• _EXERCISE BRIEF_: From the records below, take each line where the string "image" shows up and copy it.

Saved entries
****************************************
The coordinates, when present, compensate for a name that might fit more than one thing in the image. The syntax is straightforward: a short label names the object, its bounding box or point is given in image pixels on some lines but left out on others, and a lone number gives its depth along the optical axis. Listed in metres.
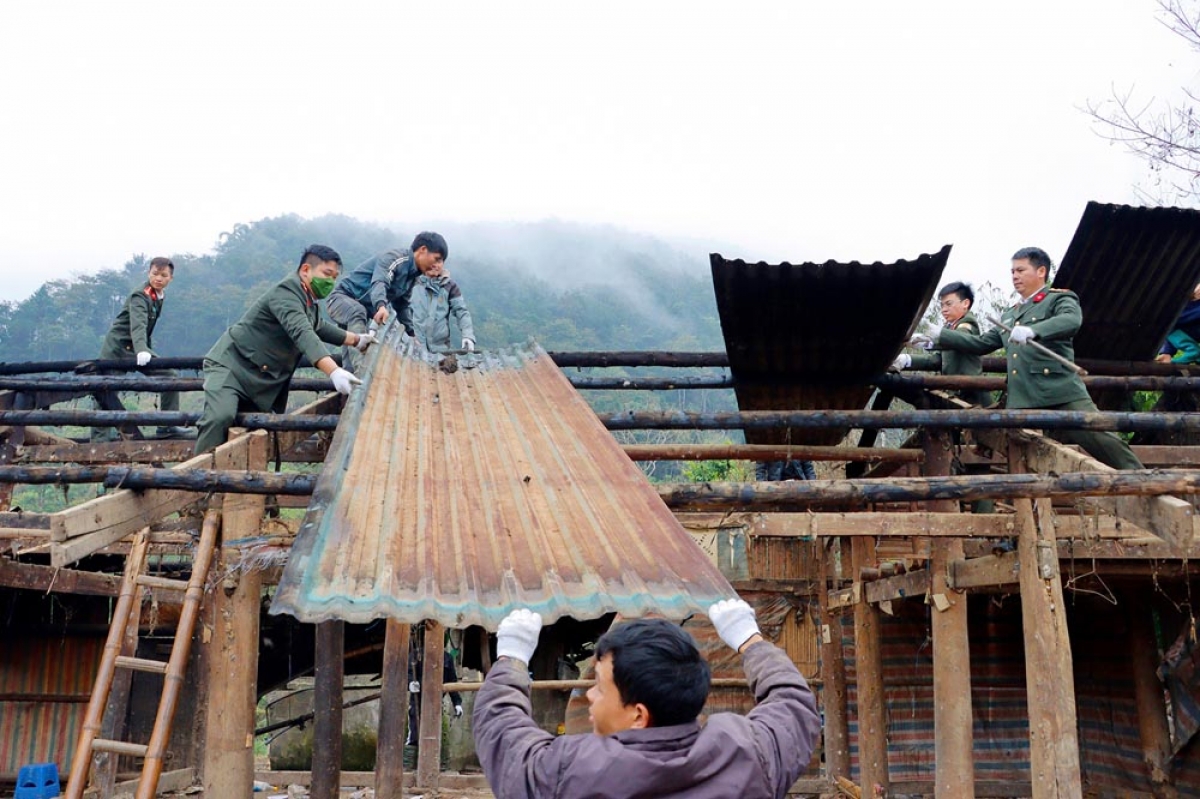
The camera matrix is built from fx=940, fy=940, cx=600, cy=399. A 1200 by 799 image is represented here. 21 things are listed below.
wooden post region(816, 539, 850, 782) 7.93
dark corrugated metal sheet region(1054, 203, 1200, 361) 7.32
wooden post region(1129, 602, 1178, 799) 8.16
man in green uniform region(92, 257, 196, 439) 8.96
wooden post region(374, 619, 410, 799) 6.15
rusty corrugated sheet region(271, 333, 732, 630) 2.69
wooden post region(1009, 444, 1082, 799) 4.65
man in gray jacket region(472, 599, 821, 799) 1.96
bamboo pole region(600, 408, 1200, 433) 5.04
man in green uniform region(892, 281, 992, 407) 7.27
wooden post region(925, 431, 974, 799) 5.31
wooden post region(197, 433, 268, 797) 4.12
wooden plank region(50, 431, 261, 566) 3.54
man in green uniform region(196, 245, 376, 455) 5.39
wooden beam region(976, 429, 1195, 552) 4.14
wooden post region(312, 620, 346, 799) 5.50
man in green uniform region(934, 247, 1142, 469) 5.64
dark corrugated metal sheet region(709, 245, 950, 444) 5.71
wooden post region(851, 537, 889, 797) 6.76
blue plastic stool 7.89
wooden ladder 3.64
****************************************
• _YOUR SOLUTION_:
The coordinates, when present, compensate for a name that might fit more than one thing in the image. The syntax is straightforward: a short label names the object, its bounding box or point is given in image pixels on some lines but left out on others, and a lone number gives its depth along the optical axis. Listed in metres.
The camera matrix is built from fx=940, fy=940, cx=600, cy=399. A 1200 by 799 image is represented here. 21 things are listed below.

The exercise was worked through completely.